DATA LISTING:
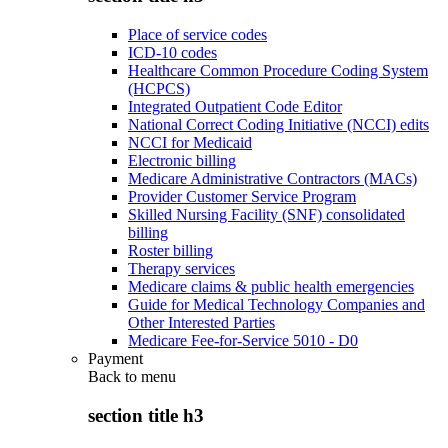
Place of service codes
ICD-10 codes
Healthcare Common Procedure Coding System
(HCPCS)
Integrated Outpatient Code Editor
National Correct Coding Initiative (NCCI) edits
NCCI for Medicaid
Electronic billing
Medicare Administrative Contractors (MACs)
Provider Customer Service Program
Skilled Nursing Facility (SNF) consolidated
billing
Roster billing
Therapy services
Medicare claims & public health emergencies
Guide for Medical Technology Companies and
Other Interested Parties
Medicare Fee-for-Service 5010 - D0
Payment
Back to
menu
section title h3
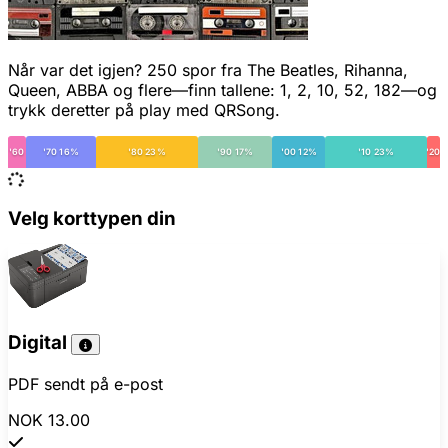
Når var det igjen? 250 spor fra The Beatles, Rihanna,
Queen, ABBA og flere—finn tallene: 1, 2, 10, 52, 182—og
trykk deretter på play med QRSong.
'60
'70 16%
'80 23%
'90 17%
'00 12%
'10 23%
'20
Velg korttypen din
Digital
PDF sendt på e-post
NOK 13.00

* * *

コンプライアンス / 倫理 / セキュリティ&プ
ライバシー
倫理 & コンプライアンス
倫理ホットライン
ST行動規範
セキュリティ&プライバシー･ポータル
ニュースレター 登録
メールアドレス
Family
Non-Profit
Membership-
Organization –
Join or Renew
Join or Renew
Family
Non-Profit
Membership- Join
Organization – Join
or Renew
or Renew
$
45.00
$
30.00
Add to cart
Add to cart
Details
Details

---

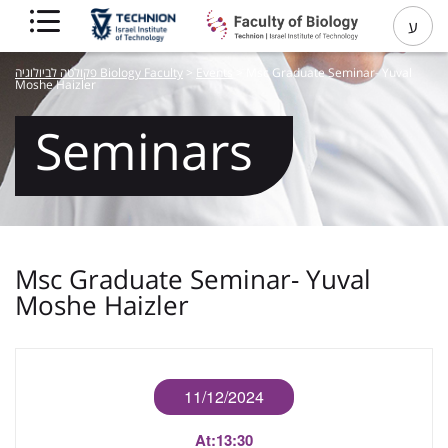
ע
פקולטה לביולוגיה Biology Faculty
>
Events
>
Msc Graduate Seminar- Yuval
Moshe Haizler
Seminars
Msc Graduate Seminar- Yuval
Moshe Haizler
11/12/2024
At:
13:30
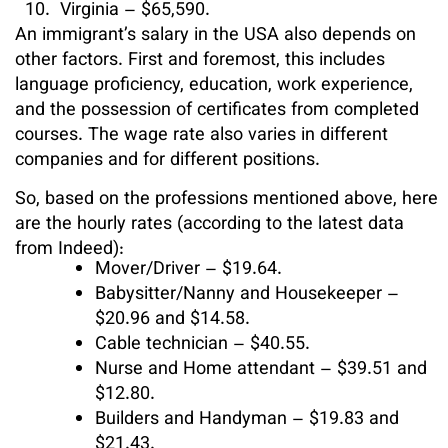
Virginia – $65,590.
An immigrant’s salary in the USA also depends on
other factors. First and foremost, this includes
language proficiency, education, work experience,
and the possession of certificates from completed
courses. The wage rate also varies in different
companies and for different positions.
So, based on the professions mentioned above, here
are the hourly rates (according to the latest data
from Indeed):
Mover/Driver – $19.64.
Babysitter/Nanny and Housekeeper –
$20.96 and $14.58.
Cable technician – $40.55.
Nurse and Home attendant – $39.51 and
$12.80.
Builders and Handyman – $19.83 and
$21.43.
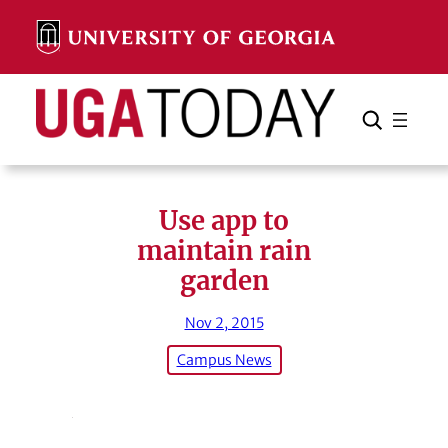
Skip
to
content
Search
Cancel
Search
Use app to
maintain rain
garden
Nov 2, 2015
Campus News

PROBLEM REQUIREMENTS: Using the records above, set down exactly the lines from the one with "Place of service codes" through the one with "section title h3", inclusive, and nothing more.

YOUR RESPONSE:
Place of service codes
ICD-10 codes
Healthcare Common Procedure Coding System
(HCPCS)
Integrated Outpatient Code Editor
National Correct Coding Initiative (NCCI) edits
NCCI for Medicaid
Electronic billing
Medicare Administrative Contractors (MACs)
Provider Customer Service Program
Skilled Nursing Facility (SNF) consolidated
billing
Roster billing
Therapy services
Medicare claims & public health emergencies
Guide for Medical Technology Companies and
Other Interested Parties
Medicare Fee-for-Service 5010 - D0
Payment
Back to
menu
section title h3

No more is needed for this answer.